Fix misaligned int64_t memory access in vtr_codec.c (UBSAN). Dictionary encoding wrote and read 8-byte offsets through an unaligned pointer; delta decoding had the same issue. All fixed with memcpy.
vectra 0.3.1
CRAN submission fixes: title case, quoted technical terms in DESCRIPTION, corrected documentation URLs.
vectra 0.3.0
File operations
append_vtr(df, path): append a data.frame as a new row group to an existing .vtr file. Existing row groups are never rewritten.
delete_vtr(path, row_ids): logically delete rows by 0-based physical index. Writes a tombstone side file (<path>.del); the .vtr file is never modified. Deletions are cumulative and excluded automatically on the next tbl() call.
diff_vtr(old_path, new_path, key_col): key-based logical diff between two .vtr files. Returns a list with added (a lazy vectra_node) and deleted (a vector of key values). Implemented as a single-pass C streaming engine with O(n_unique_keys) memory.
levenshtein(x, y) / levenshtein_norm(x, y): Levenshtein edit distance and normalised variant (0–1). Supports column-vs-column and column-vs-literal comparisons. Optional max_dist argument for early termination.
dl_dist(x, y) / dl_dist_norm(x, y): Damerau-Levenshtein distance (counts transpositions as cost 1) and normalised variant.
jaro_winkler(x, y): Jaro-Winkler similarity (0–1, higher = more similar).
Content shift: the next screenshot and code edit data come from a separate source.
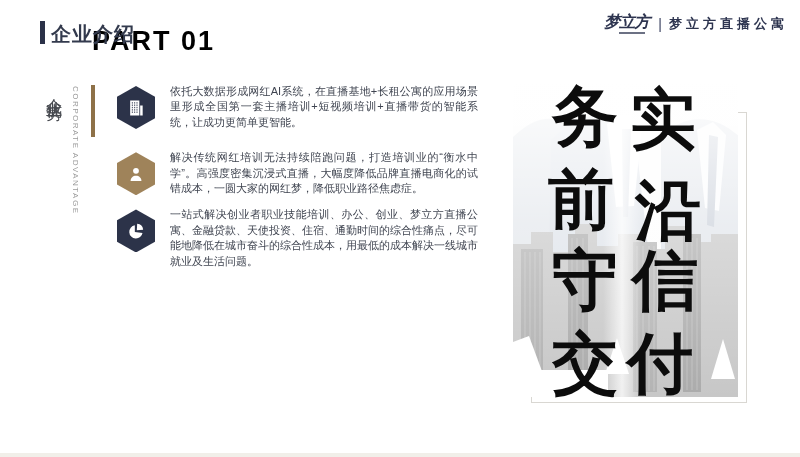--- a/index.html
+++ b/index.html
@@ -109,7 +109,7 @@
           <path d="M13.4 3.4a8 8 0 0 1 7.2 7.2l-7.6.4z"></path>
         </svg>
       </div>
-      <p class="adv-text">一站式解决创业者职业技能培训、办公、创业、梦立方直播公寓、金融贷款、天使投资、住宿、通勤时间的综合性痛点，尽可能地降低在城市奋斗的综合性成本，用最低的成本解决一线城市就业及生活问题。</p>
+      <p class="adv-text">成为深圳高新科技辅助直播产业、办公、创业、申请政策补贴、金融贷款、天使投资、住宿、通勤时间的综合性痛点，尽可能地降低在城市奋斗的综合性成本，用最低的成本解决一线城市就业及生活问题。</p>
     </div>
All string-similarity functions propagate NA and work in filter() and mutate().
resolve(fk, pk, value): scalar self-join — looks up value where pk == fk within the same batch. Useful for denormalising parent-child tables without a join.
propagate(parent_id, id, seed): tree-traversal aggregation — propagates non-NA seed values down a parent-child hierarchy until all reachable nodes are filled. Converges in O(depth) passes.
Format
.vtr format version 4 with a two-layer codec (no external dependencies):
Compression: custom LZ77 byte compressor (LZ_VTR, ~120 lines of C). Applied after encoding; skipped for buffers < 64 bytes or when compression does not reduce size. Files written with v4 are typically 30–60% smaller than v3. tbl() reads v1–v4 files; write_vtr() always writes v4.
vectra 0.2.2
Query optimizer
Column pruning: scan nodes only read columns needed by the query plan.
Predicate pushdown: filter predicates are attached to scan nodes and use .vtr v3 per-rowgroup min/max statistics to skip entire row groups.
Engine
.vtr format version 3 with per-column per-rowgroup statistics (min/max).
O(n log n) rank() and dense_rank() (replaces O(n²) comparison-based).
Nested expressions in summarise(): summarise(m = mean(x + y)) auto-inserts a hidden mutate.
Expressions
year(), month(), day(), hour(), minute(), second(): date/time component extraction for Date and POSIXct columns.
as.Date() and as.POSIXct() literals in filter expressions (e.g. filter(date > as.Date("2020-01-01"))).
as.Date(string_col): convert ISO-format date strings to Date values.
sd() and var(): sample standard deviation and variance via Welford’s online algorithm. Returns NA for groups with fewer than 2 values (R semantics).
first() and last(): first and last non-NA value per group. Both support na.rm = TRUE.
Verbs
slice_min() and slice_max() gain a working with_ties parameter (default TRUE). Ties at the boundary are now included by default; use with_ties = FALSE for exactly n rows.
count() and tally() gain a working sort parameter. sort = TRUE returns results in descending order of the count column.